I can probably answer those questions for you


----------



## pandar92

hi, can i have your email address so i can emailyou the document with the questions please?

many thanks!


----------



## xabiaxica

pandar92 said:


> hi, can i have your email address so i can emailyou the document with the questions please?
> 
> many thanks!


please post a link to the questionnaire itself or to your contact details so that forum members can contact you directly shuold they choose to, rather than you contact them

or post the questionnaire here


----------



## pandar92

*Questionaire for dissertation*

Hello,

I am and third year student living in Spain and I am currently doing my dissertation on why UK and Irish citizens move to Spain. I am looking for people who would be up for answering a few questions so they can help me out with my dissertation. there is only 13 questions and all help will be greatly appreciated.

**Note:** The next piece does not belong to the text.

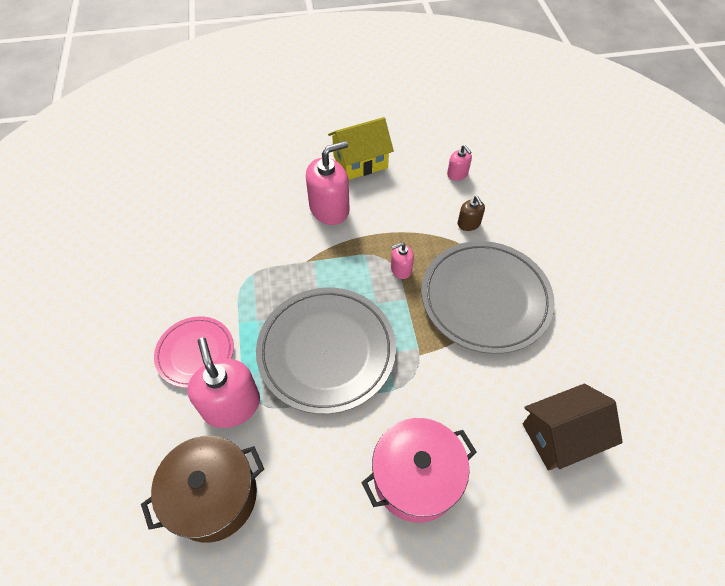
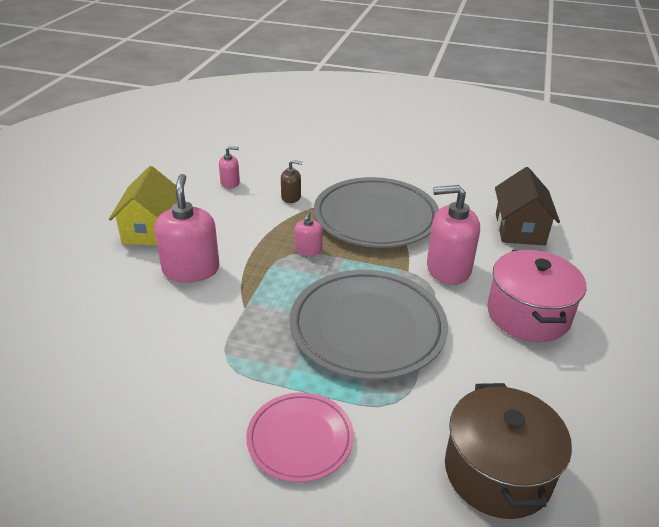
camera: 65 degrees left, 20 degrees down
(231, 405) = (391, 423): pink soap dispenser -> pink soap dispenser (448, 268)

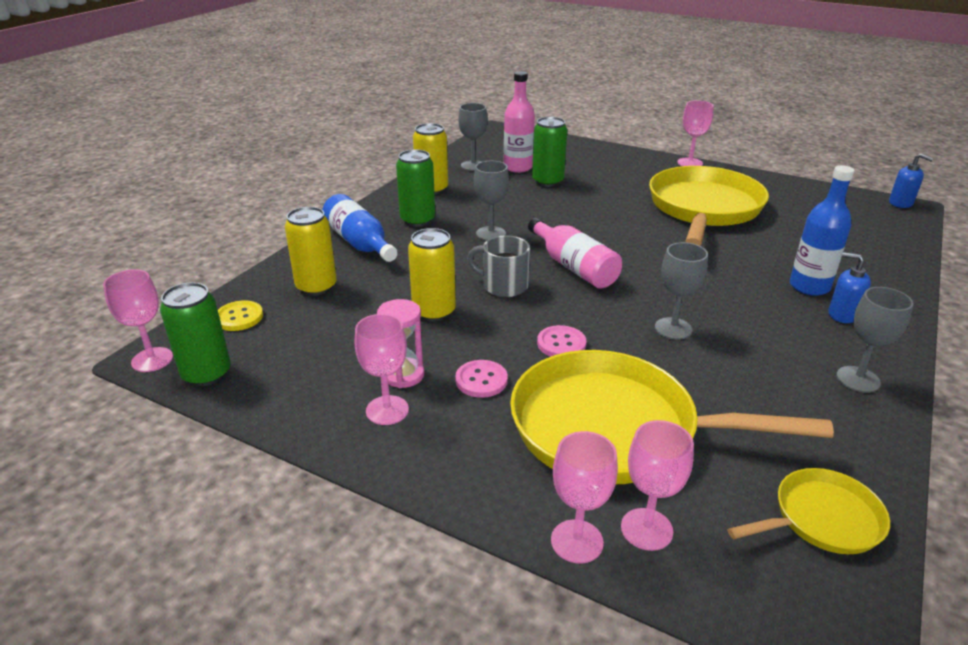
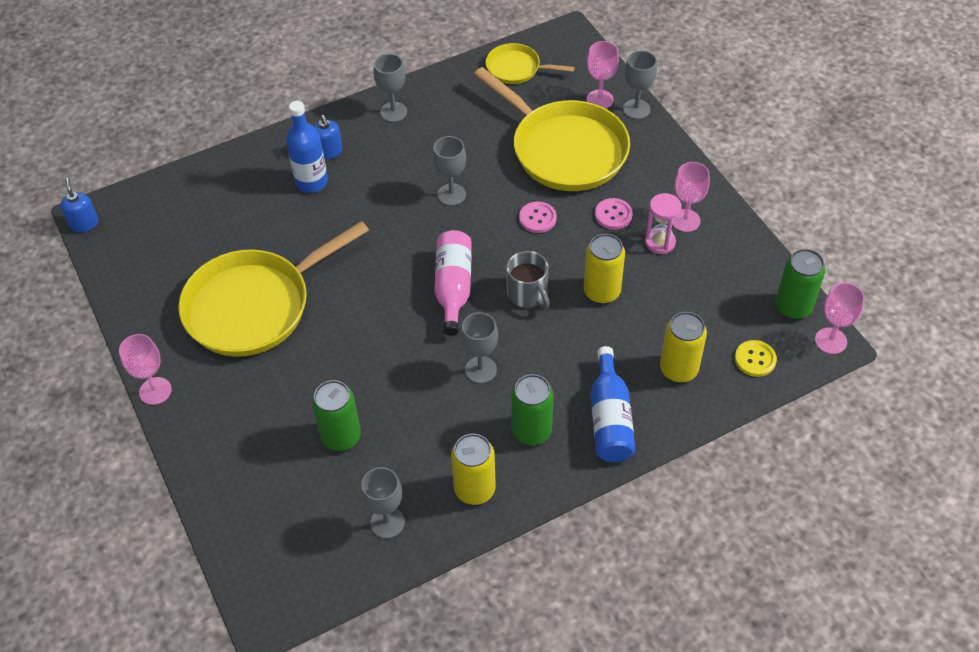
camera: 145 degrees left, 20 degrees up
(518, 167) = (342, 487): pink bottle -> none
(577, 541) = (636, 109): pink goblet -> grey goblet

Looking forward to hearing from you all,
Nadia

I also can not post the link for the questionaire as the website does not allow me as I need 5 comments to be allowed to.


----------



## pandar92

xabiachica said:


> please post a link to the questionnaire itself or to your contact details so that forum members can contact you directly shuold they choose to, rather than you contact them
> 
> or post the questionnaire here


I am not able to post the link as I do not have enough posts


----------



## Stevesolar

pandar92 said:


> I am not able to post the link as I do not have enough posts


Well - post some more then!
Or just put the questions in your next post.
This should not be a problem - as there are only 13 of them!
Members will be more inclined to help - if they can see all the questions here, rather than having to click on some dodgy link - that could take them anywhere (and to a site with endless questions?)
Cheers
Steve


----------